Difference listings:
==================================================
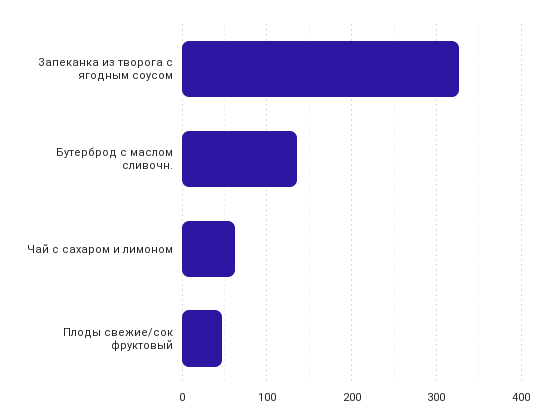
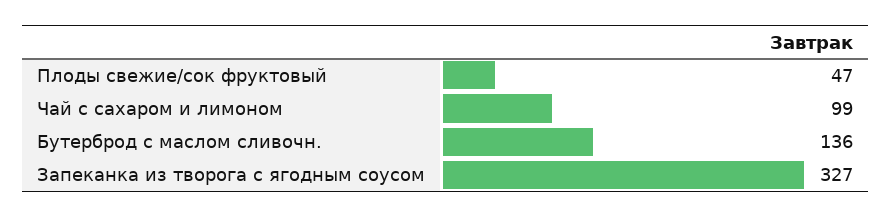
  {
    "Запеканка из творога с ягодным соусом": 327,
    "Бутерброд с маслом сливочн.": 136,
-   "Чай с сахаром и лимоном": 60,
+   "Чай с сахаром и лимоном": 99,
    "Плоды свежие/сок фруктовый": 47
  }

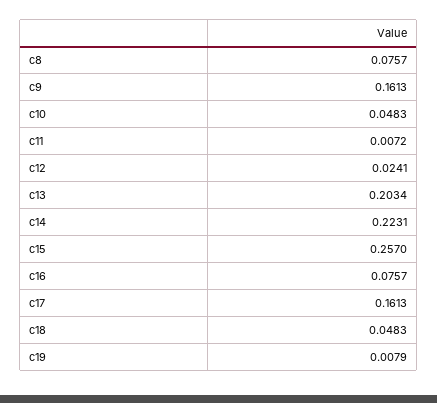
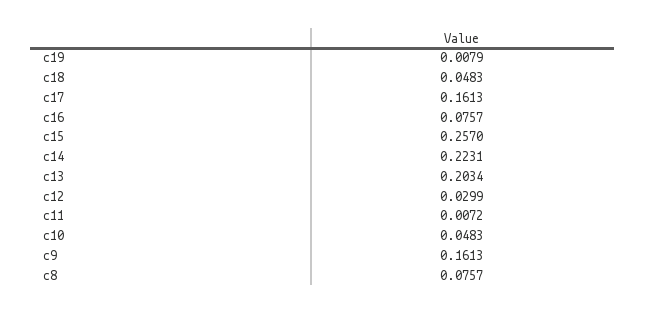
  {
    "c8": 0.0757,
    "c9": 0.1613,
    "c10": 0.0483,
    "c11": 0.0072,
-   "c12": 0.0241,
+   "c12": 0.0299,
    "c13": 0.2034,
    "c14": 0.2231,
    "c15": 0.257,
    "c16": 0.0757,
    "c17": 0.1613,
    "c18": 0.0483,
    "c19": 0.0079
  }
==================================================
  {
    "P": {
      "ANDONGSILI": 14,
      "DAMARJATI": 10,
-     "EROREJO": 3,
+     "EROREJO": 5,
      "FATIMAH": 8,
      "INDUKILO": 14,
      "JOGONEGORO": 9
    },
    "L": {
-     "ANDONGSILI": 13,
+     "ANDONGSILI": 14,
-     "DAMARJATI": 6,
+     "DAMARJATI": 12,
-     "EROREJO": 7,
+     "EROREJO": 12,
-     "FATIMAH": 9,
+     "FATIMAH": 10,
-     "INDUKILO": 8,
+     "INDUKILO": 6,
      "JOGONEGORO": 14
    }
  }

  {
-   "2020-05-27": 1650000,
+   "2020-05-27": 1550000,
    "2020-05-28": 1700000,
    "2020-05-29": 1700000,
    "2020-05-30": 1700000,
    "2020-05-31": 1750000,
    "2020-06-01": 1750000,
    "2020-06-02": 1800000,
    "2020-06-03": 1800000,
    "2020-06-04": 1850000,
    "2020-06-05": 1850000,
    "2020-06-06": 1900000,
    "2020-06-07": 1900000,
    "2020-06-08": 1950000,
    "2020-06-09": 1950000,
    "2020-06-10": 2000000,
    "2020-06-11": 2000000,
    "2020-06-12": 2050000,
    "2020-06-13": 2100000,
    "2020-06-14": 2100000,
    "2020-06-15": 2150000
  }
==================================================
◆ **Work instruction**:
Read the records above. Show each line that has the string "EROREJO".

◆ **Exercise output**:
-     "EROREJO": 3,
+     "EROREJO": 5,
-     "EROREJO": 7,
+     "EROREJO": 12,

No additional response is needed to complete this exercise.